> What the task asks
For every line in the records that has the word "places", make a copy.

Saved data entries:
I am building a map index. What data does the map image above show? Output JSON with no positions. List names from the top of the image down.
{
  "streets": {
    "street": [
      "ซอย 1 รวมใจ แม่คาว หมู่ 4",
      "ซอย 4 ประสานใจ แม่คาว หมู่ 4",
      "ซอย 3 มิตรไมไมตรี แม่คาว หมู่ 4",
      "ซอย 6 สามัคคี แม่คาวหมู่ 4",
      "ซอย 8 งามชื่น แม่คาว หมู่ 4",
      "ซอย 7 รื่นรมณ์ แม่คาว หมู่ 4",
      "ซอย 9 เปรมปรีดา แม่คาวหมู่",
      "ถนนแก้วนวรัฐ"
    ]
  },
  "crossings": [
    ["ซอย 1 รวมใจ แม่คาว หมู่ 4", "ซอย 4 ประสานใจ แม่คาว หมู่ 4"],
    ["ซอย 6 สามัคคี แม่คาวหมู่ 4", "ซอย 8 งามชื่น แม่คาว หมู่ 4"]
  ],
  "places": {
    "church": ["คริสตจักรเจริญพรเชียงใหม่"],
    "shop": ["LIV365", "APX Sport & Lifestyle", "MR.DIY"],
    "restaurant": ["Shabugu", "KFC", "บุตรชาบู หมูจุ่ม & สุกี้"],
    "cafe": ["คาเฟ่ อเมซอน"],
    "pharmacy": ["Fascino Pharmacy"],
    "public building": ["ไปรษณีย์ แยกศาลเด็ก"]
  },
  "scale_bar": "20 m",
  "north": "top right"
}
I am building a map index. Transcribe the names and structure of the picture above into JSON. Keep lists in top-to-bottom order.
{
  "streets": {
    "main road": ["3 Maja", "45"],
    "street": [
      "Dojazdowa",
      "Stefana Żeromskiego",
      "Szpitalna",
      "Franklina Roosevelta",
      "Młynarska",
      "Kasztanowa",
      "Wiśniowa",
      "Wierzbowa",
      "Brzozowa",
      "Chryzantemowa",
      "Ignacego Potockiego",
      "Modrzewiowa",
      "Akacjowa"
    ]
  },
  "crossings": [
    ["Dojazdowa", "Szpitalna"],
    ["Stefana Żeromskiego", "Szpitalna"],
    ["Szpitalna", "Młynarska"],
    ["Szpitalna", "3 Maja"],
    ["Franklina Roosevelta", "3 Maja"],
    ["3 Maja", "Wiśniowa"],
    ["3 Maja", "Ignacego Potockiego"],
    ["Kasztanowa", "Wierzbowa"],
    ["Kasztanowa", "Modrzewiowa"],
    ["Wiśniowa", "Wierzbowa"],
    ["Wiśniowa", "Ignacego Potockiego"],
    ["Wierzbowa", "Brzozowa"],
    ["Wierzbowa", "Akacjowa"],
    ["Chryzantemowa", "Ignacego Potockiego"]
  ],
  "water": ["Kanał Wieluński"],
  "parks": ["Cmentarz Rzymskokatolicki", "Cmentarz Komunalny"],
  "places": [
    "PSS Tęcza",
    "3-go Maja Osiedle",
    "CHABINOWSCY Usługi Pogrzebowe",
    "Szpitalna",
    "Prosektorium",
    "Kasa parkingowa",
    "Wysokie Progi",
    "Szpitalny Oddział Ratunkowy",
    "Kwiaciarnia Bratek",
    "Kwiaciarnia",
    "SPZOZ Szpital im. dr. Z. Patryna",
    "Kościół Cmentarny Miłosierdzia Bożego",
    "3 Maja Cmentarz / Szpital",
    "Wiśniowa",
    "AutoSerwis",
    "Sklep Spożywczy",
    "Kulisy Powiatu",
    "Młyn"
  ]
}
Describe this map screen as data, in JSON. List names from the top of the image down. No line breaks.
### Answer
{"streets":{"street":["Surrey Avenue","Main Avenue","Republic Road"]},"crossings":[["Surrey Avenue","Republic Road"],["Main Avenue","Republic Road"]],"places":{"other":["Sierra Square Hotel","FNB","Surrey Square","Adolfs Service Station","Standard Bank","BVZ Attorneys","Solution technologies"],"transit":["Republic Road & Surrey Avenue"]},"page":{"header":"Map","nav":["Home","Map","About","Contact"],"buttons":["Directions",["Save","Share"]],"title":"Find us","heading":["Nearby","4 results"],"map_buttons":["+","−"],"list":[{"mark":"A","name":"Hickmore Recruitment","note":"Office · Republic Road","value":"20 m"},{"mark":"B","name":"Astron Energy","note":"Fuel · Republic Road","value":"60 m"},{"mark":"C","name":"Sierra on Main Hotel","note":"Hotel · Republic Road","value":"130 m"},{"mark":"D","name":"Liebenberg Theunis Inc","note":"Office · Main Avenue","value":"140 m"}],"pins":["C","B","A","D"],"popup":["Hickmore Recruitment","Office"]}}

> Task response
  "places": {
  "places": [
{"streets":{"street":["Surrey Avenue","Main Avenue","Republic Road"]},"crossings":[["Surrey Avenue","Republic Road"],["Main Avenue","Republic Road"]],"places":{"other":["Sierra Square Hotel","FNB","Surrey Square","Adolfs Service Station","Standard Bank","BVZ Attorneys","Solution technologies"],"transit":["Republic Road & Surrey Avenue"]},"page":{"header":"Map","nav":["Home","Map","About","Contact"],"buttons":["Directions",["Save","Share"]],"title":"Find us","heading":["Nearby","4 results"],"map_buttons":["+","−"],"list":[{"mark":"A","name":"Hickmore Recruitment","note":"Office · Republic Road","value":"20 m"},{"mark":"B","name":"Astron Energy","note":"Fuel · Republic Road","value":"60 m"},{"mark":"C","name":"Sierra on Main Hotel","note":"Hotel · Republic Road","value":"130 m"},{"mark":"D","name":"Liebenberg Theunis Inc","note":"Office · Main Avenue","value":"140 m"}],"pins":["C","B","A","D"],"popup":["Hickmore Recruitment","Office"]}}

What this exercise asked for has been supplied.